Und für die Humanities ist bei Jan Steffens 2019 zu lesen in "Rhythmus, Reziprozität
und Resonanz. Zeitprozesse und energetische Koppelungen als Kern intersubjektiver
Beziehungen: In den letzten Jahren lässt sich in unterschiedlichen wissenschaftlichen
Disziplinen eine deutliche Zunahme von Buchpublikationen vermerken, die sich mit dem
Phänomen der Resonanz zwischen Menschen beschäftigen. In bekanntester Form vielleicht
durch Hartmut Rosa mit seinem Buch 'Resonanz'. Eine Soziologie der
'Weltbeziehungen' oder in populärwissenschaftlicher Büchern aufgearbeitet für
den Bereich der Psychologie durch Joachim Bauer. Aber nicht nur dort, auch in
interdisziplinär aufgestellten Sammelwerken zu dem Thema wird versucht, sich in
unterschiedlicher Form Begriffen wie Rhythmus, Resonanz und Synchronisierung zu nähern
und diese für einen wissenschaftlichen Diskurs greifbarer zu machen.

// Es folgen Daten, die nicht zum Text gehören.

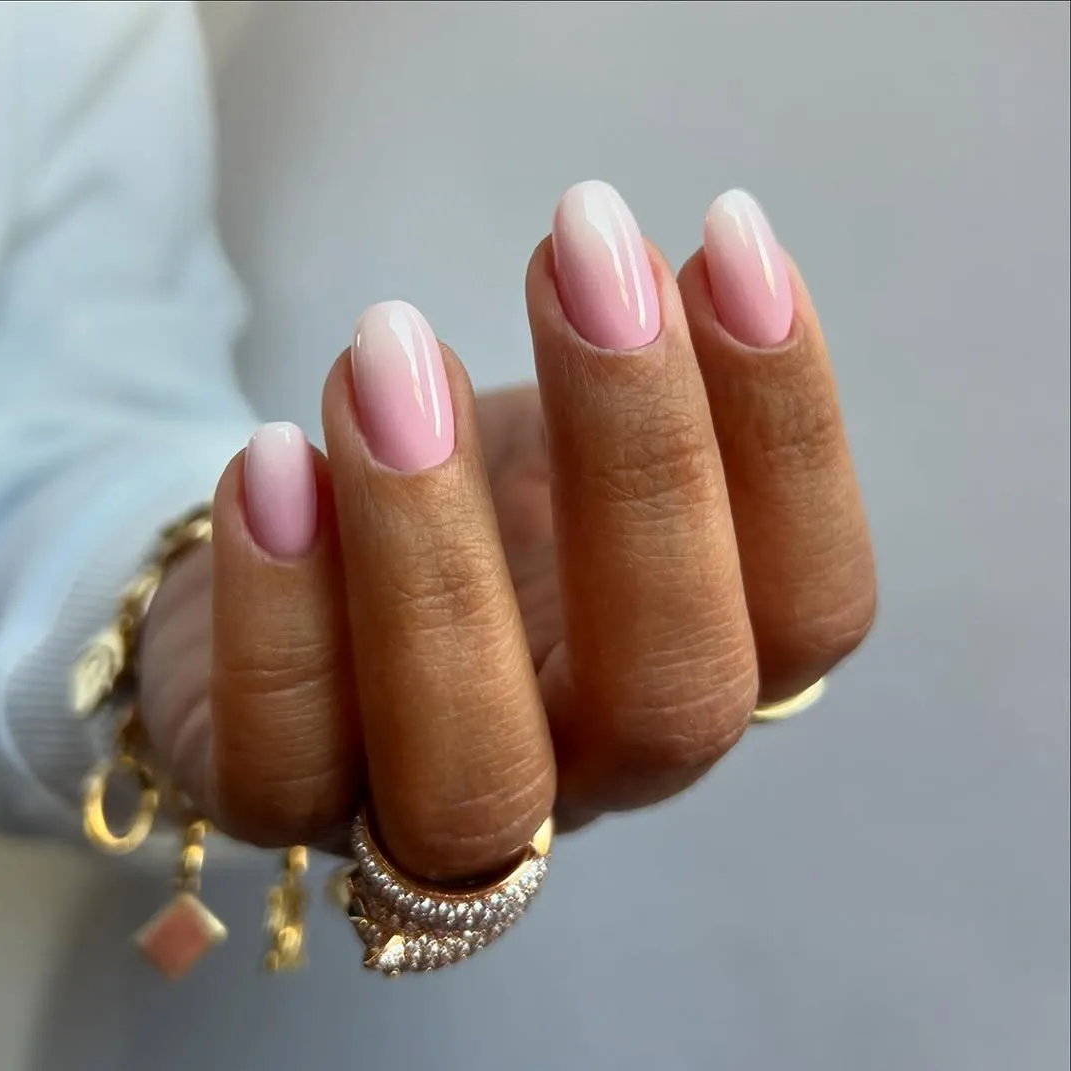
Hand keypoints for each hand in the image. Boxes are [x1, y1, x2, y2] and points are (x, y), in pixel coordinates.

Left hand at [139, 184, 875, 879]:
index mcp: (692, 674)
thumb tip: (630, 283)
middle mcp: (589, 768)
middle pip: (670, 701)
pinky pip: (282, 765)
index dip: (794, 433)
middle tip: (575, 256)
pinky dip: (277, 613)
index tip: (729, 243)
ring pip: (474, 768)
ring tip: (388, 349)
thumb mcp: (556, 448)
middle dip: (642, 465)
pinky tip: (272, 459)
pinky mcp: (292, 803)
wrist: (306, 566)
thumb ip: (614, 412)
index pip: (811, 611)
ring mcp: (437, 814)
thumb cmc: (467, 503)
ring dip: (436, 546)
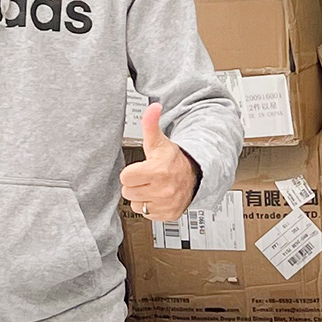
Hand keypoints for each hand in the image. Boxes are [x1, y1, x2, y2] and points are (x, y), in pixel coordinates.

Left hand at [120, 102, 198, 222]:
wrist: (196, 174)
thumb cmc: (174, 159)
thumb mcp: (159, 141)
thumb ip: (151, 124)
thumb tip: (153, 107)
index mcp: (156, 171)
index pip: (125, 178)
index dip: (131, 172)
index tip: (141, 169)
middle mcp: (162, 190)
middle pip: (128, 192)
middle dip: (136, 184)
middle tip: (147, 178)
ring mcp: (166, 204)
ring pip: (137, 205)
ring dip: (142, 197)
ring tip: (153, 187)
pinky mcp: (169, 214)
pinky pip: (148, 214)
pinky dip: (152, 207)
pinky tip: (159, 197)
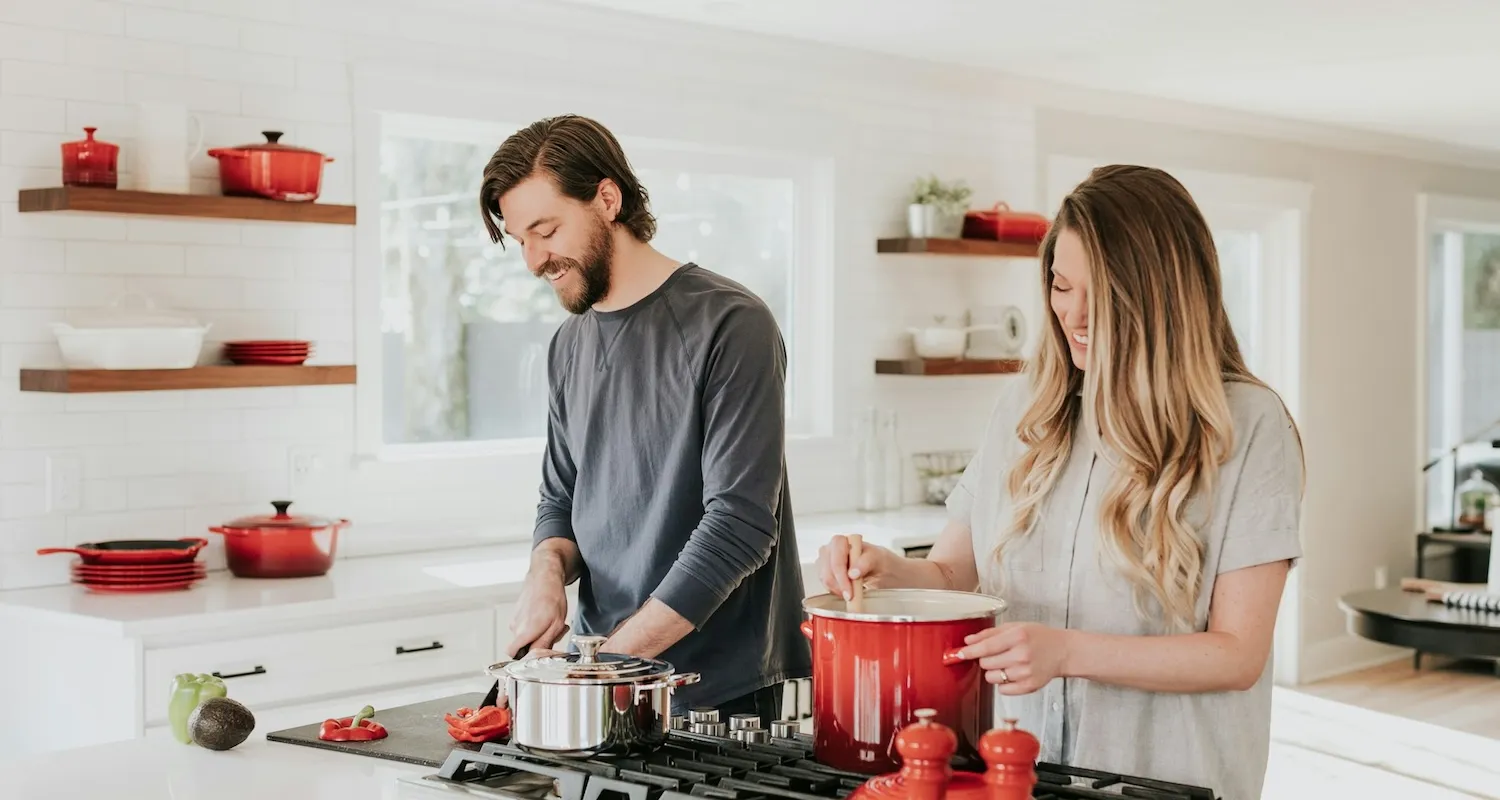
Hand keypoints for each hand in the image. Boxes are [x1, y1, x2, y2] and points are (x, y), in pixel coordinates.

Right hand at [507, 569, 569, 657]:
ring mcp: (515, 619)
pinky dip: (535, 624)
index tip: (537, 653)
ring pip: (525, 635)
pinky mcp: (516, 613)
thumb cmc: (552, 598)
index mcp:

Auch für den
Bereich Schule und Unterricht wird der Begriff der Resonanz verwendet.“ Es wird der Bogen
gespannt zwischen "energetischen Koppelungen" in "Zeitprozessen" und
"intersubjektiven Beziehungen" im Handeln. Ergänzend dazu hat Thomas uns ja im
Rahmen seiner phänomenolgisch-sematischen Systemtheorie eine "Kohärenz"
nahezubringen versucht. Wer vermag all das in einer umfassenden Theorie nachvollziehbar
und nicht nur metaphorisch zu integrieren?